Aus den letzten Monaten des Stückeschreibers. Vier Nachtstücke

E-Book, Deutsch, 224 Seiten

ISBN: 978-3-8353-8739-3
Verlag: Wallstein Erfolgstitel - Belletristik und Sachbuch
Format: EPUB
Kopierschutz: 6 - ePub Watermark



Brecht und wir? Brecht heute? Kritische Nachfragen in literarischen Phantasien

»Ändere die Welt: sie braucht es!« Schlagender hat kein deutschsprachiger Autor den revolutionären Appell formuliert als Bertolt Brecht. Die Welt umzukrempeln und die kommunistische Utopie zu verwirklichen – daran hielt er bis zu seinem Tod eisern fest. In sein Inneres aber konnte niemand blicken, vielleicht noch nicht einmal er selbst. Christa Wolf war irritiert über »diese konstante Weigerung, über sich zu reflektieren«. Und Max Frisch stellt in seinen Erinnerungen an Brecht fest: »Wir kannten ihn nicht«.

Erfasste Einträge:
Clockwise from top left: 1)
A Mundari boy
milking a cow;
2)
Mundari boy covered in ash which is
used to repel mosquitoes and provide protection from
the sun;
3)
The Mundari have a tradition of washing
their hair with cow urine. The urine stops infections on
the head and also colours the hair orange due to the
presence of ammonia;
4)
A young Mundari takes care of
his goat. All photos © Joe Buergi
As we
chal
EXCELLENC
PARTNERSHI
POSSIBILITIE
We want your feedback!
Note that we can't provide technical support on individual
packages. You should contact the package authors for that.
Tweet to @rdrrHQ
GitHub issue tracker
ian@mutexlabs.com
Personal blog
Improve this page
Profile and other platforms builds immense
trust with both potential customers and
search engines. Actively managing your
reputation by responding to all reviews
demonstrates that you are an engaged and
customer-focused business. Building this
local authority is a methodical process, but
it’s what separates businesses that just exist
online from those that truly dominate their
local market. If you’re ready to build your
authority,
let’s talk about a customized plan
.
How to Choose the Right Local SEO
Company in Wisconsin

Aufgabe:
Stimmen die folgenden Aussagen mit dem Text zur Prüfung überein? Antworte jeweils mit Ja oder Nein und zitiere dazu die entscheidenden Worte des Textes wörtlich.
(a) Brecht hielt bis zu seinem Tod an der kommunistischen Utopie fest.
(b) Christa Wolf lobte Brechts Bereitschaft, über sich selbst nachzudenken.
(c) Das E-Book umfasst 324 Seiten.

Ergebnis:
(a) Ja: „Die Welt umzukrempeln und die kommunistische Utopie zu verwirklichen – daran hielt er bis zu seinem Tod eisern fest.“
(b) Nein: „Christa Wolf war irritiert über »diese konstante Weigerung, über sich zu reflektieren«.“
(c) Nein: „E-Book, Deutsch, 224 Seiten“